:: Problem ::
Leaving out the images, reproduce every line of the data that follows exactly.

:: Records to process ::
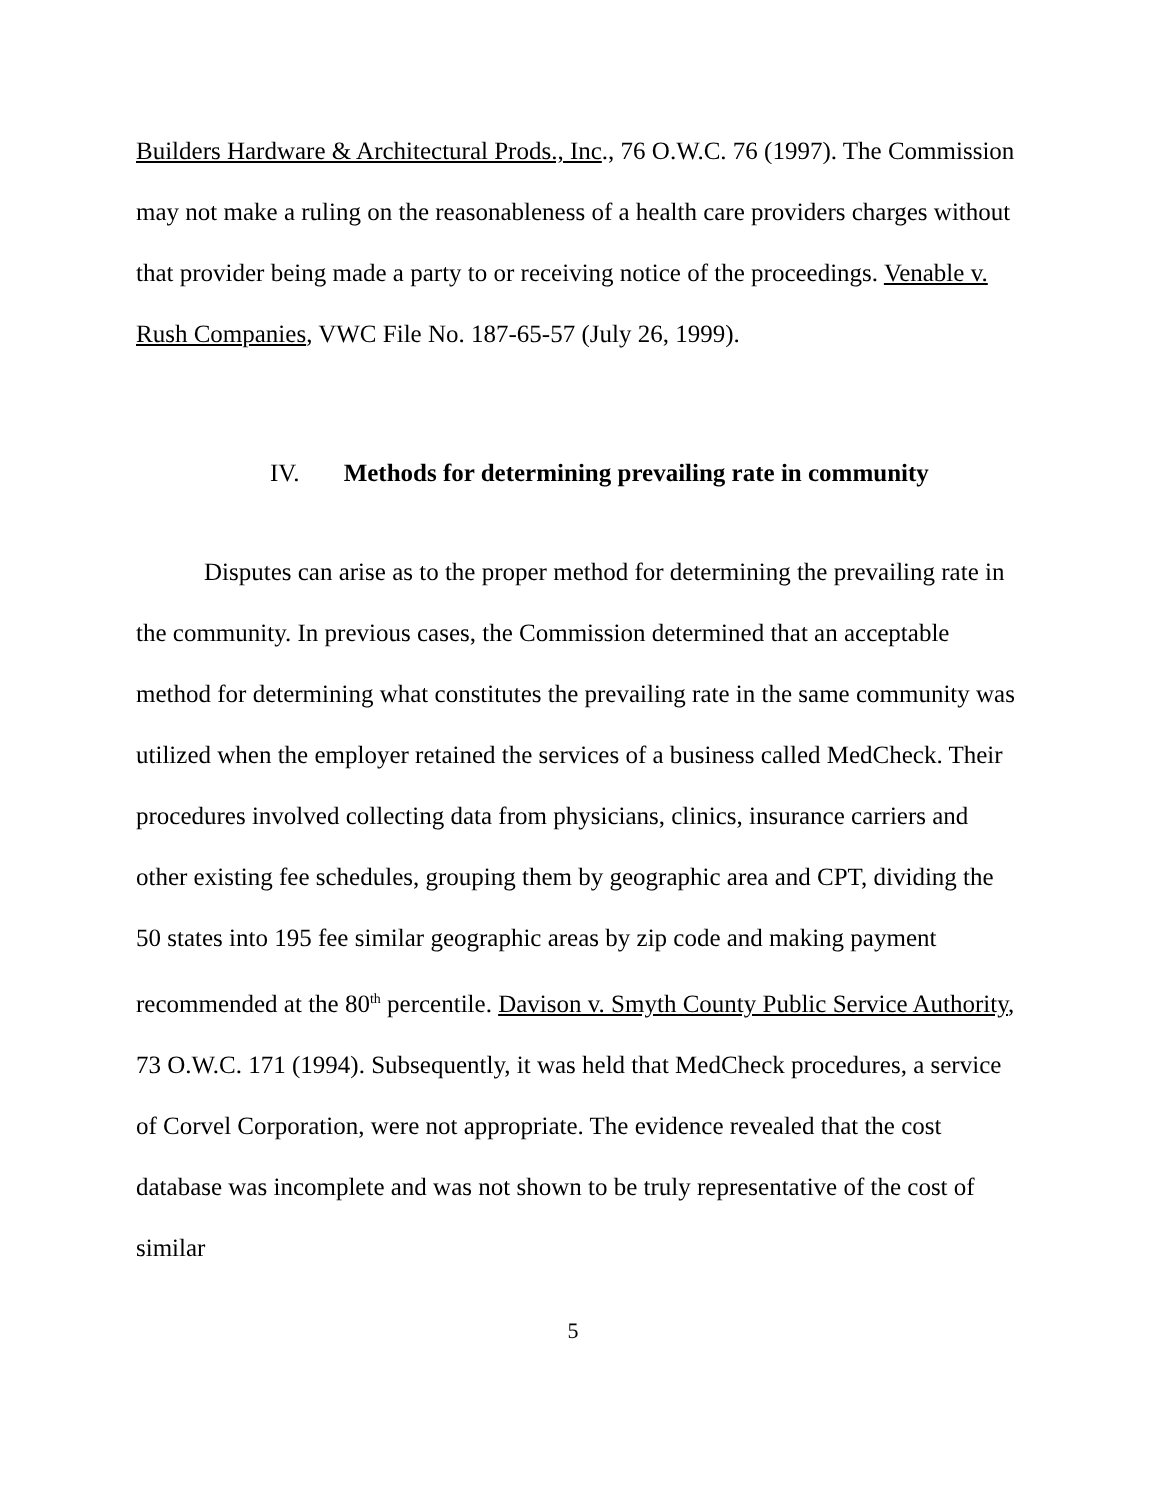Builders Hardware & Architectural Prods., Inc., 76 O.W.C. 76 (1997). The Commission may not make a ruling on the reasonableness of a health care providers charges without that provider being made a party to or receiving notice of the proceedings. Venable v. Rush Companies, VWC File No. 187-65-57 (July 26, 1999).
IV. Methods for determining prevailing rate in community
Disputes can arise as to the proper method for determining the prevailing rate in the community. In previous cases, the Commission determined that an acceptable method for determining what constitutes the prevailing rate in the same community was utilized when the employer retained the services of a business called MedCheck. Their procedures involved collecting data from physicians, clinics, insurance carriers and other existing fee schedules, grouping them by geographic area and CPT, dividing the 50 states into 195 fee similar geographic areas by zip code and making payment recommended at the 80<sup>th</sup> percentile. Davison v. Smyth County Public Service Authority, 73 O.W.C. 171 (1994). Subsequently, it was held that MedCheck procedures, a service of Corvel Corporation, were not appropriate. The evidence revealed that the cost database was incomplete and was not shown to be truly representative of the cost of similar
5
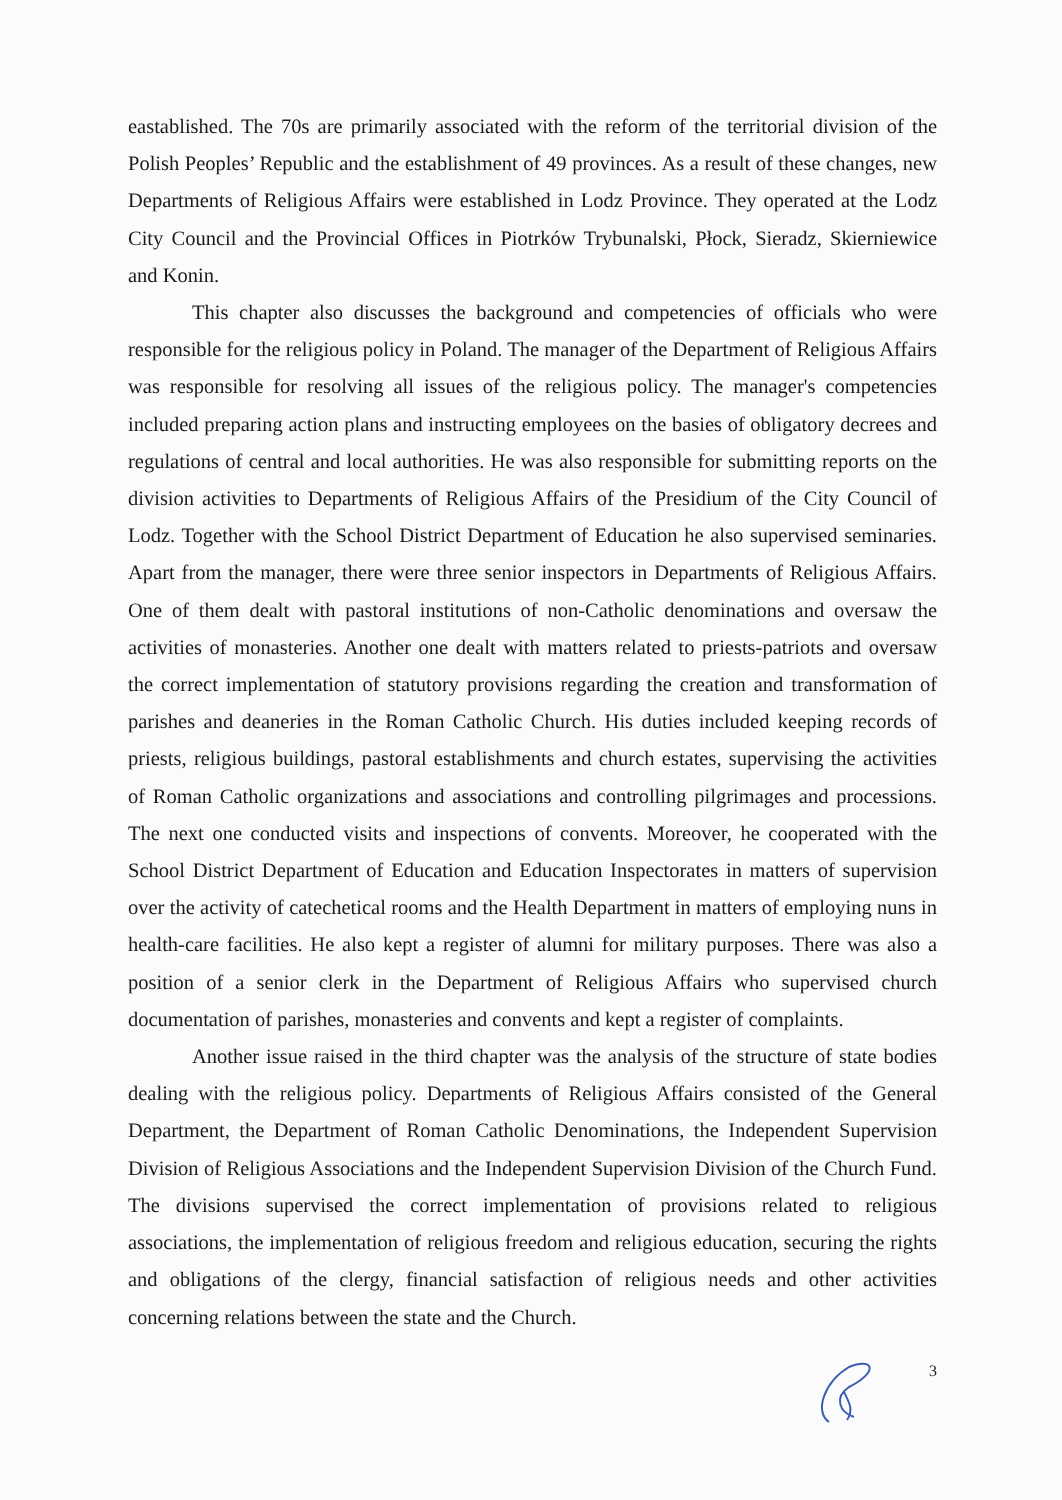eastablished. The 70s are primarily associated with the reform of the territorial division of the Polish Peoples’ Republic and the establishment of 49 provinces. As a result of these changes, new Departments of Religious Affairs were established in Lodz Province. They operated at the Lodz City Council and the Provincial Offices in Piotrków Trybunalski, Płock, Sieradz, Skierniewice and Konin.
This chapter also discusses the background and competencies of officials who were responsible for the religious policy in Poland. The manager of the Department of Religious Affairs was responsible for resolving all issues of the religious policy. The manager's competencies included preparing action plans and instructing employees on the basies of obligatory decrees and regulations of central and local authorities. He was also responsible for submitting reports on the division activities to Departments of Religious Affairs of the Presidium of the City Council of Lodz. Together with the School District Department of Education he also supervised seminaries. Apart from the manager, there were three senior inspectors in Departments of Religious Affairs. One of them dealt with pastoral institutions of non-Catholic denominations and oversaw the activities of monasteries. Another one dealt with matters related to priests-patriots and oversaw the correct implementation of statutory provisions regarding the creation and transformation of parishes and deaneries in the Roman Catholic Church. His duties included keeping records of priests, religious buildings, pastoral establishments and church estates, supervising the activities of Roman Catholic organizations and associations and controlling pilgrimages and processions. The next one conducted visits and inspections of convents. Moreover, he cooperated with the School District Department of Education and Education Inspectorates in matters of supervision over the activity of catechetical rooms and the Health Department in matters of employing nuns in health-care facilities. He also kept a register of alumni for military purposes. There was also a position of a senior clerk in the Department of Religious Affairs who supervised church documentation of parishes, monasteries and convents and kept a register of complaints.
Another issue raised in the third chapter was the analysis of the structure of state bodies dealing with the religious policy. Departments of Religious Affairs consisted of the General Department, the Department of Roman Catholic Denominations, the Independent Supervision Division of Religious Associations and the Independent Supervision Division of the Church Fund. The divisions supervised the correct implementation of provisions related to religious associations, the implementation of religious freedom and religious education, securing the rights and obligations of the clergy, financial satisfaction of religious needs and other activities concerning relations between the state and the Church.
3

:: Output below ::
Builders Hardware & Architectural Prods., Inc., 76 O.W.C. 76 (1997). The Commission may not make a ruling on the reasonableness of a health care providers charges without that provider being made a party to or receiving notice of the proceedings. Venable v. Rush Companies, VWC File No. 187-65-57 (July 26, 1999).
IV. Methods for determining prevailing rate in community
Disputes can arise as to the proper method for determining the prevailing rate in the community. In previous cases, the Commission determined that an acceptable method for determining what constitutes the prevailing rate in the same community was utilized when the employer retained the services of a business called MedCheck. Their procedures involved collecting data from physicians, clinics, insurance carriers and other existing fee schedules, grouping them by geographic area and CPT, dividing the 50 states into 195 fee similar geographic areas by zip code and making payment recommended at the 80<sup>th</sup> percentile. Davison v. Smyth County Public Service Authority, 73 O.W.C. 171 (1994). Subsequently, it was held that MedCheck procedures, a service of Corvel Corporation, were not appropriate. The evidence revealed that the cost database was incomplete and was not shown to be truly representative of the cost of similar
5
eastablished. The 70s are primarily associated with the reform of the territorial division of the Polish Peoples’ Republic and the establishment of 49 provinces. As a result of these changes, new Departments of Religious Affairs were established in Lodz Province. They operated at the Lodz City Council and the Provincial Offices in Piotrków Trybunalski, Płock, Sieradz, Skierniewice and Konin.
This chapter also discusses the background and competencies of officials who were responsible for the religious policy in Poland. The manager of the Department of Religious Affairs was responsible for resolving all issues of the religious policy. The manager's competencies included preparing action plans and instructing employees on the basies of obligatory decrees and regulations of central and local authorities. He was also responsible for submitting reports on the division activities to Departments of Religious Affairs of the Presidium of the City Council of Lodz. Together with the School District Department of Education he also supervised seminaries. Apart from the manager, there were three senior inspectors in Departments of Religious Affairs. One of them dealt with pastoral institutions of non-Catholic denominations and oversaw the activities of monasteries. Another one dealt with matters related to priests-patriots and oversaw the correct implementation of statutory provisions regarding the creation and transformation of parishes and deaneries in the Roman Catholic Church. His duties included keeping records of priests, religious buildings, pastoral establishments and church estates, supervising the activities of Roman Catholic organizations and associations and controlling pilgrimages and processions. The next one conducted visits and inspections of convents. Moreover, he cooperated with the School District Department of Education and Education Inspectorates in matters of supervision over the activity of catechetical rooms and the Health Department in matters of employing nuns in health-care facilities. He also kept a register of alumni for military purposes. There was also a position of a senior clerk in the Department of Religious Affairs who supervised church documentation of parishes, monasteries and convents and kept a register of complaints.
Another issue raised in the third chapter was the analysis of the structure of state bodies dealing with the religious policy. Departments of Religious Affairs consisted of the General Department, the Department of Roman Catholic Denominations, the Independent Supervision Division of Religious Associations and the Independent Supervision Division of the Church Fund. The divisions supervised the correct implementation of provisions related to religious associations, the implementation of religious freedom and religious education, securing the rights and obligations of the clergy, financial satisfaction of religious needs and other activities concerning relations between the state and the Church.
3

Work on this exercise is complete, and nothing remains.